On Sunday evening, Bill Cosby, 77, performed in Northern California for the first time since numerous rape allegations against him have dominated the newswires. Fans paid $65 or more to see Cosby at the 1,000-seat Turlock Community Theater despite the allegations from over 20 women accusing Cosby of raping them. The theater had been sold out since last August.
Most of the attendees ignored Cosby’s sullied image, telling KCRA that they still respected Cosby’s work. Gladys Williams, who said she sympathized with Cosby’s wife, said, “I like the fact that he has a sense of family values in his show. I enjoy that.” Others simply hearkened back to Cosby’s TV show: Katie Meador said, “I grew up with him, watching him on TV. My brother had record albums of his comedy act that were just timeless.” Still others doubted the allegations made against the comedy star.
Suzette Sims, the only protester outside the venue, saw it differently. She told KRCA, “I’ve watched the interviews on CNN. I’ve listened to the women.
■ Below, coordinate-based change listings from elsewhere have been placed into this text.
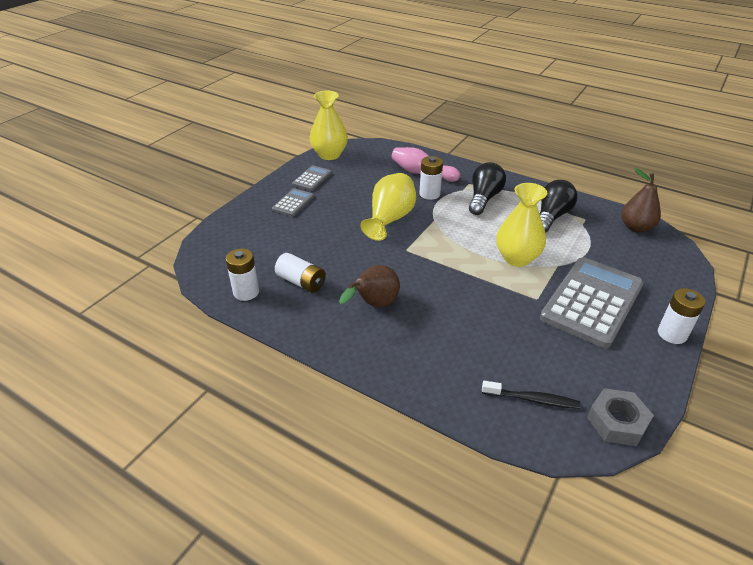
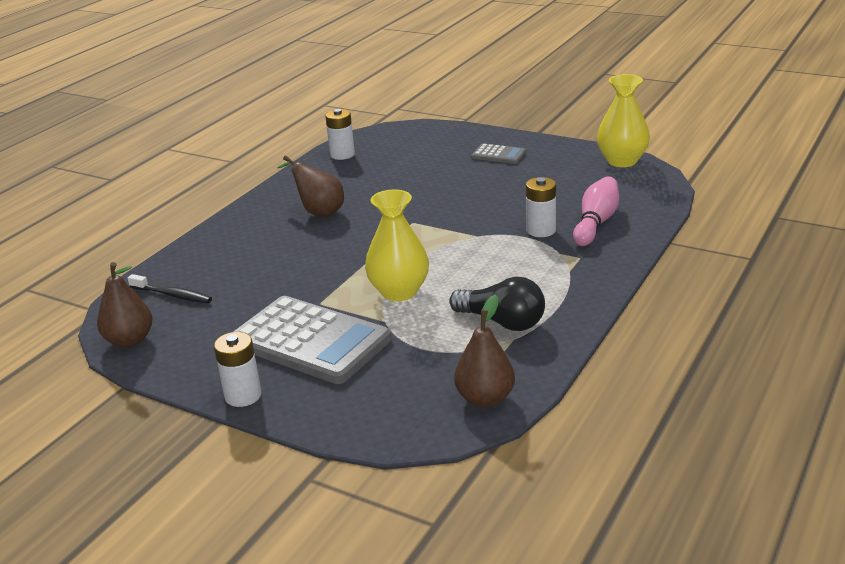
camera: 90 degrees right, 10 degrees down
white battery [275,253,326,293] -> none
grey calculator [292,165,332,191] -> none
yellow vase [360,173,416,241] -> none
black light bulb [469,162,506,215] -> none
black toothbrush [482,381,581,409] -> black toothbrush turned 75 degrees counterclockwise [128,274,212,303]
grey nut [587,388,654,446] -> brown pear [97,262,152,348]

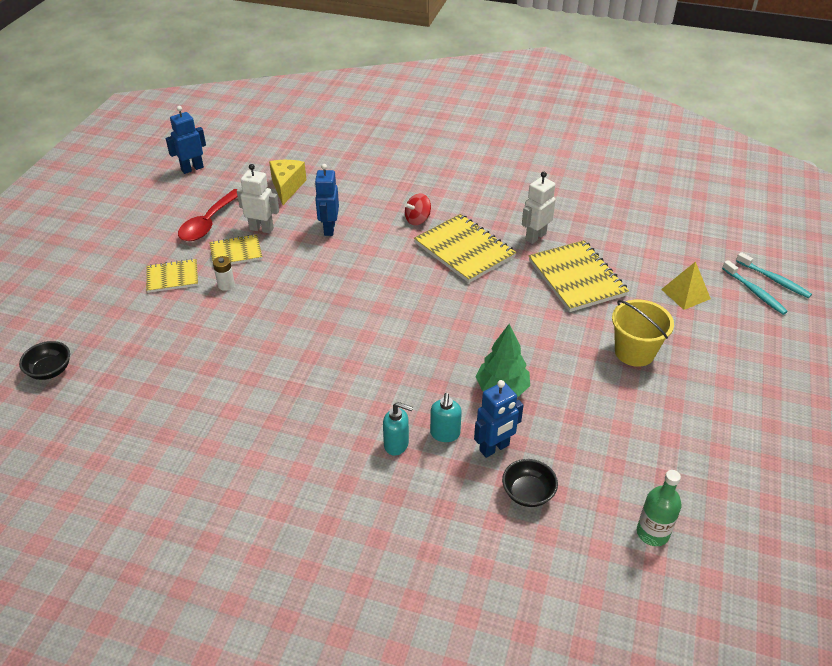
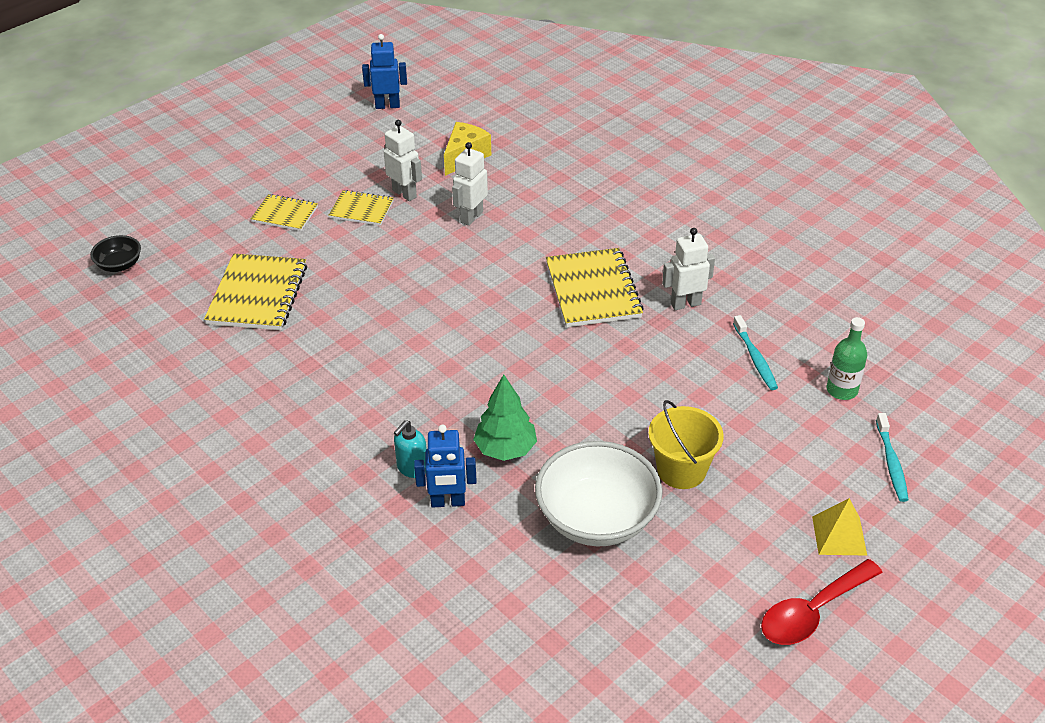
camera: 30 degrees right, 0 degrees up
red spoon [178,189,238,241] -> red spoon moved to [761,559,883,645]
white battery [213,256,235,291] -> none
blue robot [314,164,339,236] -> white robot [452,142,488,226]
turquoise soap dispenser [383,402,413,456] -> none
red spinning top [404,193,431,225] -> none
black bowl [502,459,558,507] -> none
yellow notebook [529,240,629,312] -> yellow notebook moved to [204,254,307,330]
green bottle [637,470,682,546] -> green bottle moved to [826,317,867,400]
yellow pyramid [661,261,711,310] -> yellow pyramid moved to [812,498,867,556]
turquoise toothbrush [736,252,812,298] -> turquoise toothbrush moved to [733,315,778,390]
none -> white bowl [535,441,663,546]

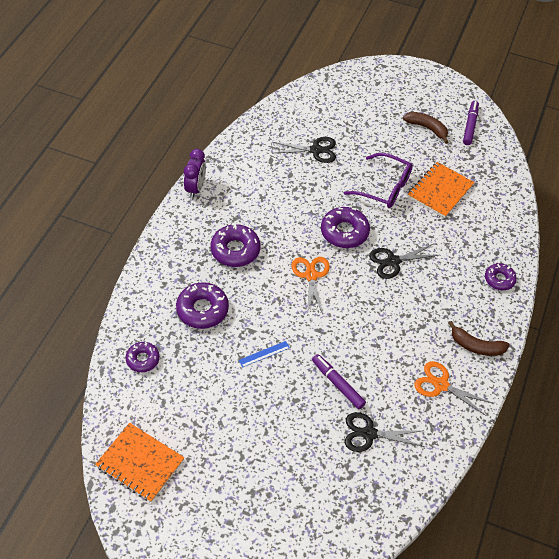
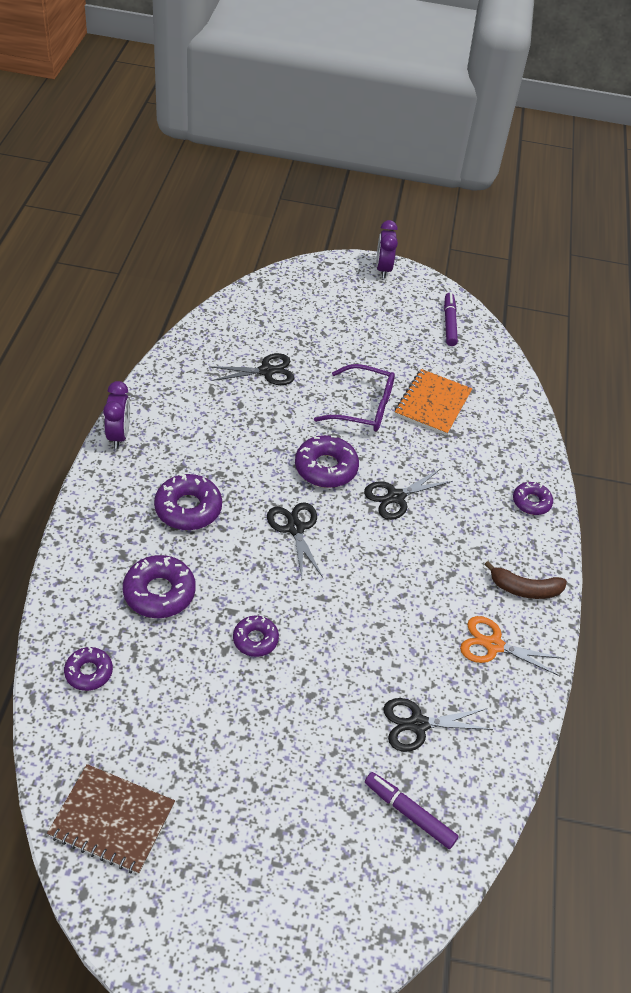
camera: 15 degrees left, 5 degrees down
orange notebook [95,423,184,502] -> brown notebook [47,764,175,874]
blue ruler [239,341,290,368] -> purple donut [233,616,279,657]
orange scissors [291,257,330,316] -> black scissors [267,502,323,579]
purple marker [312,354,366,409] -> purple marker moved to [365,772,458,849]
brown banana [403,112,448,144] -> none
none -> purple clock [376,220,398,278]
I’ve done research and I believe they can’t all be lying.”
On Saturday, Cosby had performed in Denver, where protesters gathered outside. CBS quotedVariety co-editor-in-chief Andrew Wallenstein, who said, “When you look at the way Bill Cosby has just continued to perform, it suggests either that he’s kind of tone deaf to what is going on here or simply chosen to persevere in hopes that perhaps he could beat this by just hanging in there.”
24 women have publicly accused Cosby of sexual assault.
The alleged assaults date back as far back as 1967 but also include far more recent allegations.